+++ Selected excerpt +++

Qdrant allows you to store multiple named vectors per point. You can combine:
  1. Dense vectors - traditional embeddings (e.g., from sentence transformers)
  2. Sparse vectors - token-based representations with weighted indices

Vector Configuration

Create a collection with both dense and sparse vectors:
PUT /collections/hybrid_collection
{
  "vectors": {
    "dense": {
      "size": 768,
      "distance": "Cosine"
    },
    "sparse": {
      "modifier": "idf"
    }
  }
}

Inserting Data

Store both vector types for each point:
PUT /collections/hybrid_collection/points
{
  "points": [
    {
      "id": 1,
      "vector": {
        "dense": [0.1, 0.2, 0.3, ...],
        "sparse": {
          "indices": [15, 42, 156, 2048],
          "values": [0.5, 1.2, 0.8, 0.3]
        }
      },
      "payload": {"text": "Your document text"}
    }
  ]
}

Using Prefetch for Fusion

The recommended approach is to use the prefetch API with fusion:
POST /collections/hybrid_collection/points/query
{
  "prefetch": [
    {
      "query": [0.1, 0.2, 0.3, ...],
      "using": "dense",
      "limit": 20
    },
    {
      "query": {
        "indices": [15, 42, 156],
        "values": [0.5, 1.2, 0.8]
      },
      "using": "sparse",
      "limit": 20
    }
  ],
  "query": {"fusion": "rrf"},
  "limit": 10
}

Fusion Strategies

The default and most commonly used fusion method. It combines rankings from multiple searches using reciprocal ranks:
score = Σ(1 / (k + rank_i))
Where k is a constant (typically 60) and rank_i is the position in each result list.
Normalizes scores from different searches based on their statistical distribution before combining them:
{
  "query": {"fusion": "dbsf"}
}

Scoring Strategies

Separate Searches with Manual Combination

You can also perform separate searches and combine results in your application:
from qdrant_client import QdrantClient

client = QdrantClient("localhost", port=6333)

# Dense search
dense_results = client.query_points(
    collection_name="hybrid_collection",
    query=dense_embedding,
    using="dense",
    limit=20
)

+++ Given data +++

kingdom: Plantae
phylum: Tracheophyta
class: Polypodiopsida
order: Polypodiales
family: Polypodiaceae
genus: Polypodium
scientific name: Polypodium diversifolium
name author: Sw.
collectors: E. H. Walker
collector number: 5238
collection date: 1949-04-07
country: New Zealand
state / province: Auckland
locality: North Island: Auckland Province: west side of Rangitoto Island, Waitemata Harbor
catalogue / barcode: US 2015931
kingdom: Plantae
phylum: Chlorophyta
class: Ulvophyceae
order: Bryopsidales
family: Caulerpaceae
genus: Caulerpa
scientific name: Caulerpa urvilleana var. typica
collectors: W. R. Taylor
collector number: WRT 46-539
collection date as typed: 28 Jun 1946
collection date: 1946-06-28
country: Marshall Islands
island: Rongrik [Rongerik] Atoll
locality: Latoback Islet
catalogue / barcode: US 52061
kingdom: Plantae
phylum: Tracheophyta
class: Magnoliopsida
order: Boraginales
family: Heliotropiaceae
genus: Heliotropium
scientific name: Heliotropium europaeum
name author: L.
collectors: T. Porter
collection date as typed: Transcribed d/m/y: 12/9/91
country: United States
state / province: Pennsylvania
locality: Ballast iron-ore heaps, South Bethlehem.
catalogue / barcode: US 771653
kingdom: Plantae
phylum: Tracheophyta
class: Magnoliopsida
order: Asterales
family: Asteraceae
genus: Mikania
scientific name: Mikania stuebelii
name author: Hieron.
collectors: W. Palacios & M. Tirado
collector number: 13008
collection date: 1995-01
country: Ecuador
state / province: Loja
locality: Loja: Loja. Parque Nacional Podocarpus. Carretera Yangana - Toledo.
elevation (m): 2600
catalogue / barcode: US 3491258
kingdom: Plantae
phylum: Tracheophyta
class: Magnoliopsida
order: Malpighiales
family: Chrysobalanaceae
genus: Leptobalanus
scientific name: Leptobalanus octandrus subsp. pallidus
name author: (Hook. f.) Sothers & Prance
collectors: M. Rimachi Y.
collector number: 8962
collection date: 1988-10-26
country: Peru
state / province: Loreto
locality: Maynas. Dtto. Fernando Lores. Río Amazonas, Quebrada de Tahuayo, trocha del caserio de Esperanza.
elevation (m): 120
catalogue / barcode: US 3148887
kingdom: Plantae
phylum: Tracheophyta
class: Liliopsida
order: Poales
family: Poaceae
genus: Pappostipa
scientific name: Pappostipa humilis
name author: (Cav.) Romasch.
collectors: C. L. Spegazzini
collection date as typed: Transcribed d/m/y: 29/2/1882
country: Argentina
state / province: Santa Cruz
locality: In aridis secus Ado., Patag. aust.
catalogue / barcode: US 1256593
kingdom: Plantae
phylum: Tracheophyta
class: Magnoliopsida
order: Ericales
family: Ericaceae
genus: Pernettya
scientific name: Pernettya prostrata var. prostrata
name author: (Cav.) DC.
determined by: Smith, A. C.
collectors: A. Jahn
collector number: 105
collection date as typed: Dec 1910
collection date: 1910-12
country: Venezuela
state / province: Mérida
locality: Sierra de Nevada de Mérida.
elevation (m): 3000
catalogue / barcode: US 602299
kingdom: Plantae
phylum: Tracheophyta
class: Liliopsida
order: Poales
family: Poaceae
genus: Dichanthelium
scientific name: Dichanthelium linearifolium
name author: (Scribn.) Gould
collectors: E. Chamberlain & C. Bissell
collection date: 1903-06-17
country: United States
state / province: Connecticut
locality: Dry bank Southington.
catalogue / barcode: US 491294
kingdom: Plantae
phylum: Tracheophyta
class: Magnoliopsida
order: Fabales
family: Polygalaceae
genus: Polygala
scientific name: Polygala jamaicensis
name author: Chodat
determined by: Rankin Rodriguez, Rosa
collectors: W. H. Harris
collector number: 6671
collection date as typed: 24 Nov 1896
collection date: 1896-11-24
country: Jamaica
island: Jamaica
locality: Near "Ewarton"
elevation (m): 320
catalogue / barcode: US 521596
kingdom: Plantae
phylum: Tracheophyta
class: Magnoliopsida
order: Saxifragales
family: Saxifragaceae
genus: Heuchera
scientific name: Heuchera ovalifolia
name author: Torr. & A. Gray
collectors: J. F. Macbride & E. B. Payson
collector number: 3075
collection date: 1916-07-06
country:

+++

Task instructions
1. In the Qdrant hybrid search text, what value is the constant k typically given in the reciprocal rank scoring formula?
2. Reproduce a passage of the Qdrant hybrid search text word for word. Begin at the words "The default and" and stop after "each result list.".

Solved problems
1. It is typically 60.

2.
The default and most commonly used fusion method. It combines rankings from multiple searches using reciprocal ranks:
score = Σ(1 / (k + rank_i))
Where k is a constant (typically 60) and rank_i is the position in each result list.